The interpretive choice. Each line item above is expressed as "X% additional energy input." That phrase admits two readings. Under the conservative (multiplicative) reading, each percentage represents a fractional increase in the operator's currently-metered energy input — so "5% winter heating" means 5% more energy in than the operator counts. Under the aggressive (additive-to-output) reading, each percentage represents energy consumed as a share of gross energy output, added directly to the input side of the ratio. Both are used in the EROI literature depending on context; boundary analyses that track industry-wide invisible inputs more often use the second. The summary waterfall in this document implicitly uses the second. The two readings bracket the real answer.
| Step | Mining (start 5:1) | SAGD (start 4:1) |
|---|---|---|
| Published EROI → implied energy input share | 20% of gross output | 25% of gross output |
| Contractor/subcontractor subtotal (winter heat 4%, gensets 3%, heavy equipment 1.5%, light vehicle 3%, worker transport 1.5%, camps 2.5%, aviation 0.75%, roads 1.5%) → midpoint 17.75% | — | — |
| Diluent loop midpoint | 7.5% | |
| Full downstream refining to usable fuel midpoint | 20% | |
| Decommissioning + embodied materials midpoint | 10.5% | |
| Total additional input (midpoint) | ~55.75% | |
| Conservative reading: new input = 20% × 1.5575 = 31.15% (mining); 25% × 1.5575 = 38.94% (SAGD) | ~3.2:1 | ~2.6:1 |
| Aggressive reading: new input = 20% + 55.75% = 75.75% (mining); 25% + 55.75% = 80.75% (SAGD) | ~1.3:1 | ~1.2:1 |
| Defensible central estimate (geometric mean of the two readings) | ~2.0:1 | ~1.8:1 |
What this shows.
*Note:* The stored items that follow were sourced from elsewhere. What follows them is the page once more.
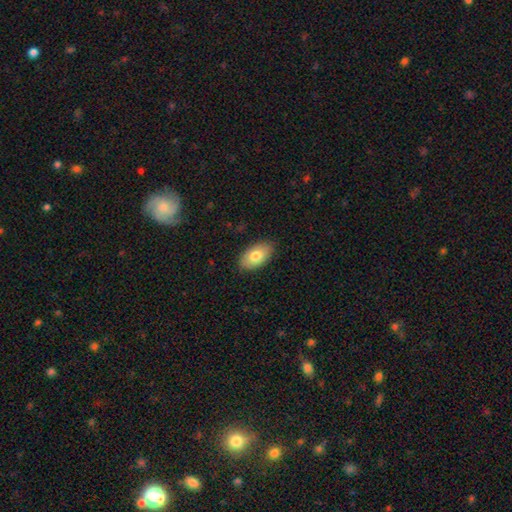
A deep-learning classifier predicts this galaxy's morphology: This is likely a smooth galaxy (78%). How rounded: clearly in between (94%). Merging: clearly none (85%).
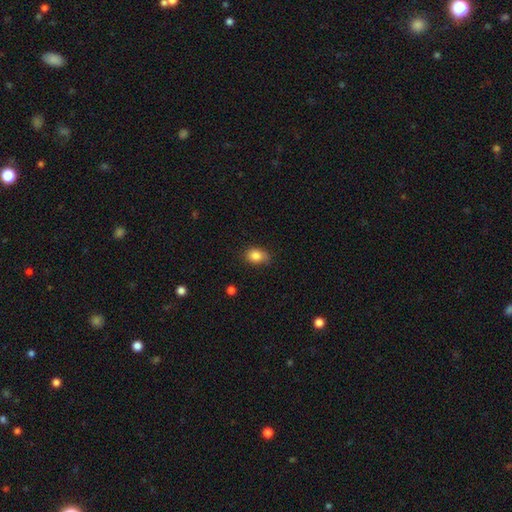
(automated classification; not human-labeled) Morphology: type=smooth (84%); roundness=in between (65%); merging=none (67%).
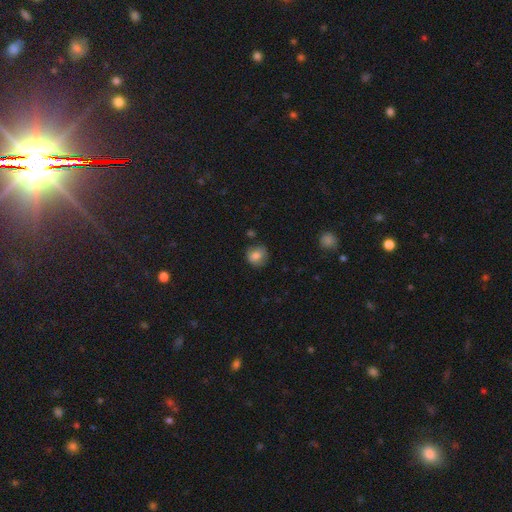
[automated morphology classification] This appears to be a smooth galaxy with no disk features (80%) that is round (84%). Merging: none (76%).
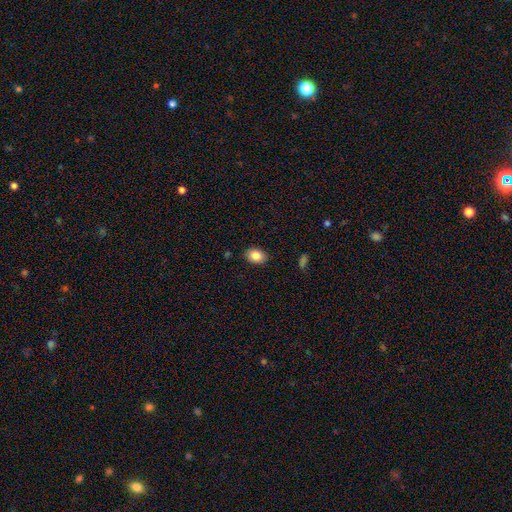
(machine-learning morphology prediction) This is clearly a smooth galaxy (85%). How rounded: likely in between (76%). Merging: clearly none (87%).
The summary waterfall's headline figure of 2–2.5:1 mining and 1.5–2:1 SAGD sits closer to the aggressive reading than the conservative one. Under the conservative reading alone, the full-system collapse is more modest — but still drops mining from 5:1 to roughly 3:1, and SAGD from 4:1 to roughly 2.5:1. Both of those conservative endpoints are already below the ~10–12:1 civilization threshold established by Hall, Lambert & Balogh. The qualitative conclusion — that honest boundary accounting places the oil sands below civilization-sustaining EROI — is robust to the interpretive choice. The specific numeric endpoints are not.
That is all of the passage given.